Both Mason and Humphrey have extensive backgrounds working the front of the house, and Humphrey will handle the bar and event planning at Calliope. Mason will manage the restaurant and provide her passion and knowledge of wines to the restaurant.
Traditional wines along with Lebanese and Portuguese wines will be offered to complement the rich and flavorful Levantine dishes, and the bar will also bring these Levantine flavors to drinks with rose, nuts, Turkish coffees, aromatics and more.
"I have a real passion for managing bars," Humphrey said. "I've worked as a bartender since I was 18, and I can't wait to have my own thing and do it they way I want to."

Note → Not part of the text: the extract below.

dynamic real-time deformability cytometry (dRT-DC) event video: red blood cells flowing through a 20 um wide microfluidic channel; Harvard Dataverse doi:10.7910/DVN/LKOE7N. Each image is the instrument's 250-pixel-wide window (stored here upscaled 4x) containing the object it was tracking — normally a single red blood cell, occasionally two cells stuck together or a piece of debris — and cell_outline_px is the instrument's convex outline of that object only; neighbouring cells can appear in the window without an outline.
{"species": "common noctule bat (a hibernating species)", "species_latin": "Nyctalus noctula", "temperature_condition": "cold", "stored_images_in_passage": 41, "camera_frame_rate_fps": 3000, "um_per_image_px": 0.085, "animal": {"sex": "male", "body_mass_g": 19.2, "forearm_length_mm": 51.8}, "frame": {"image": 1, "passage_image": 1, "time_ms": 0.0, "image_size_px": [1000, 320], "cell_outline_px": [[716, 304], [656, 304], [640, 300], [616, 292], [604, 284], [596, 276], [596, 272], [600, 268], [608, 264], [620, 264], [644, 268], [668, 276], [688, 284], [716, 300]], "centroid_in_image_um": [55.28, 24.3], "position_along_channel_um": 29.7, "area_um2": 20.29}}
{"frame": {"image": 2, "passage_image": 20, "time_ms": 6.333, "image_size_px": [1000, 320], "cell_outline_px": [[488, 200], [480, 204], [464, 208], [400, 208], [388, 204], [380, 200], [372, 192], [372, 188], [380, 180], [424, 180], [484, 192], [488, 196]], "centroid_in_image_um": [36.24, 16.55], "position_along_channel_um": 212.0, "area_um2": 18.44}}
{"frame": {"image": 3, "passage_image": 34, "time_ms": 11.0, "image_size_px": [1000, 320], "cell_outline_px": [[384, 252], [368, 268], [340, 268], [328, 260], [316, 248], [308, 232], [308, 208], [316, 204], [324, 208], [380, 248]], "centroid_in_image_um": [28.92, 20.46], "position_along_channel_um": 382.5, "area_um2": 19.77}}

For Mason, Calliope is the result of a lot of conversations between the three partners and seeing it coming to life is exciting.
"These are all of our ideas coming forward," Mason said. "It's exciting to see the progress that we've made and build on that."
Albana said he will be working with the two to pair the wines and cocktails with his menu. It will feature Levantine cuisine with bright flavors, exotic spices and fresh ingredients, including seafood, vegetables and lamb. It will include some of the favorites patrons to the Rossville location have come to love, he said, and it will blend the foods he grew up eating and loving while living in the Middle East with locally sourced produce and proteins.
"We will do the lamb sausage, but also hummus topped with local items that are seasonal. That's what Calliope is all about. My heritage and experiences mixed with Chattanooga and the community."